[Task goal]: Copy out each line below that has the word "width" in it.

[Input records]:
• • • • • • •

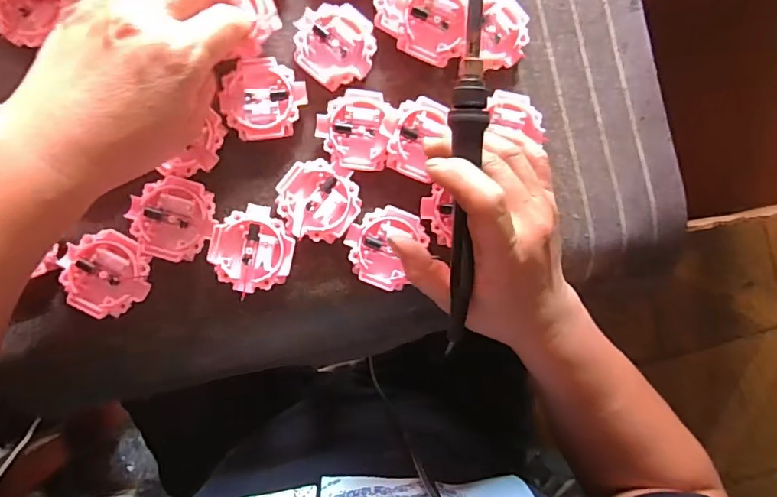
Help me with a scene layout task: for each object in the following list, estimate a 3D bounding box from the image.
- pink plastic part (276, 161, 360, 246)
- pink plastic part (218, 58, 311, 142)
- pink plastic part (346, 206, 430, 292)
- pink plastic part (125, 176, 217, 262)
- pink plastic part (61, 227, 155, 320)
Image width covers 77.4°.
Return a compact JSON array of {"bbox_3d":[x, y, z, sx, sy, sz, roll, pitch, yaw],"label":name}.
[{"bbox_3d":[-0.046,-0.032,0.321,0.051,0.008,0.052,0,88,-4],"label":"pink plastic part"},{"bbox_3d":[-0.082,-0.099,0.321,0.054,0.008,0.052,-8,88,-5],"label":"pink plastic part"},{"bbox_3d":[-0.003,-0.002,0.322,0.049,0.005,0.052,29,86,-3],"label":"pink plastic part"},{"bbox_3d":[-0.139,-0.020,0.312,0.052,0.005,0.051,0,88,-4],"label":"pink plastic part"},{"bbox_3d":[-0.180,0.016,0.307,0.053,0.006,0.051,0,88,-4],"label":"pink plastic part"}]

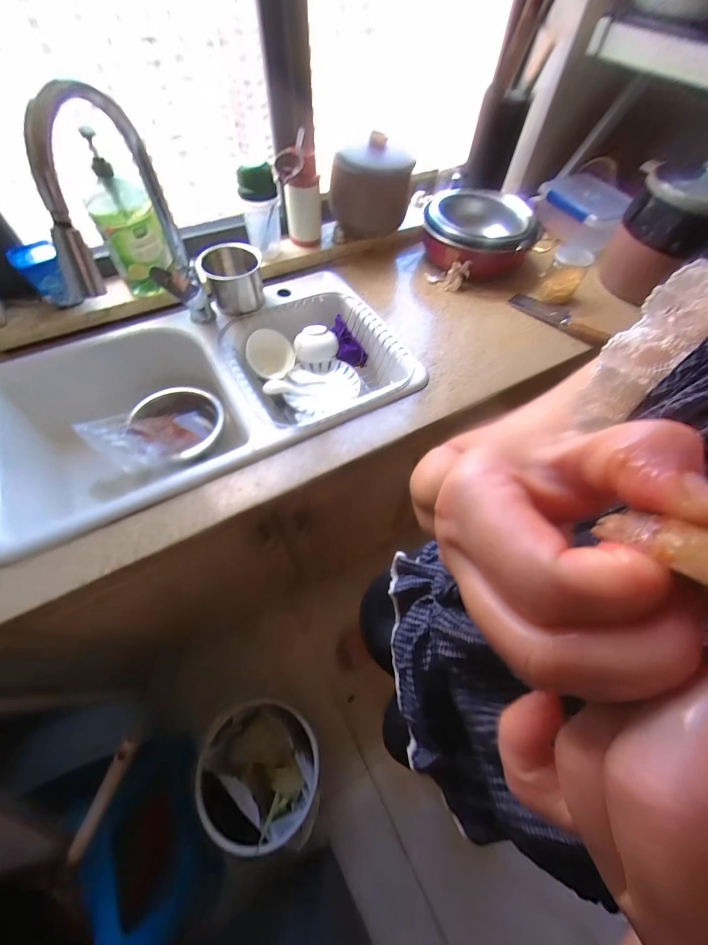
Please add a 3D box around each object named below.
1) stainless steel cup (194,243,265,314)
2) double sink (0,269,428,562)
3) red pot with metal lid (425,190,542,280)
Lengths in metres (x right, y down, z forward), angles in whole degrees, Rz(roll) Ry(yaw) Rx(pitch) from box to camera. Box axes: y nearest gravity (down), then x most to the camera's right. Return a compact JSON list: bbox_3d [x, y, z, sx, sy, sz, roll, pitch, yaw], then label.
[{"bbox_3d":[-0.275,-0.437,0.791,0.136,0.108,0.110,-12,61,-9],"label":"stainless steel cup"},{"bbox_3d":[-0.312,-0.154,0.782,0.833,0.185,0.460,-24,64,-15],"label":"double sink"},{"bbox_3d":[0.333,-0.647,0.949,0.272,0.125,0.287,5,60,1],"label":"red pot with metal lid"}]

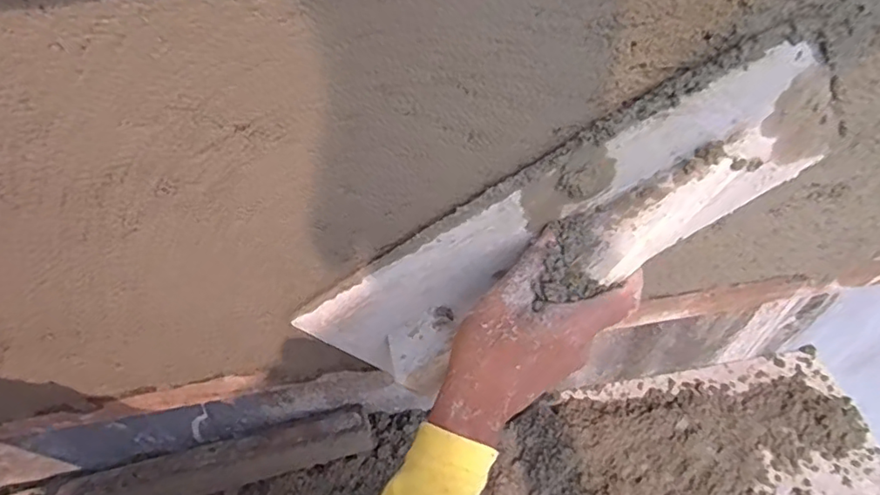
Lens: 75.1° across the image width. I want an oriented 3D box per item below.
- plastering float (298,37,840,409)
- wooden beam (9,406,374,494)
[{"bbox_3d":[0.085,0.013,0.406,0.385,0.149,0.062,-29,50,17],"label":"plastering float"},{"bbox_3d":[-0.397,0.280,0.631,0.639,0.037,0.057,-14,52,-8],"label":"wooden beam"}]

• • • • • • •

[Solved exercise]:
Image width covers 77.4°.
Lens: 75.1° across the image width. I want an oriented 3D box per item below.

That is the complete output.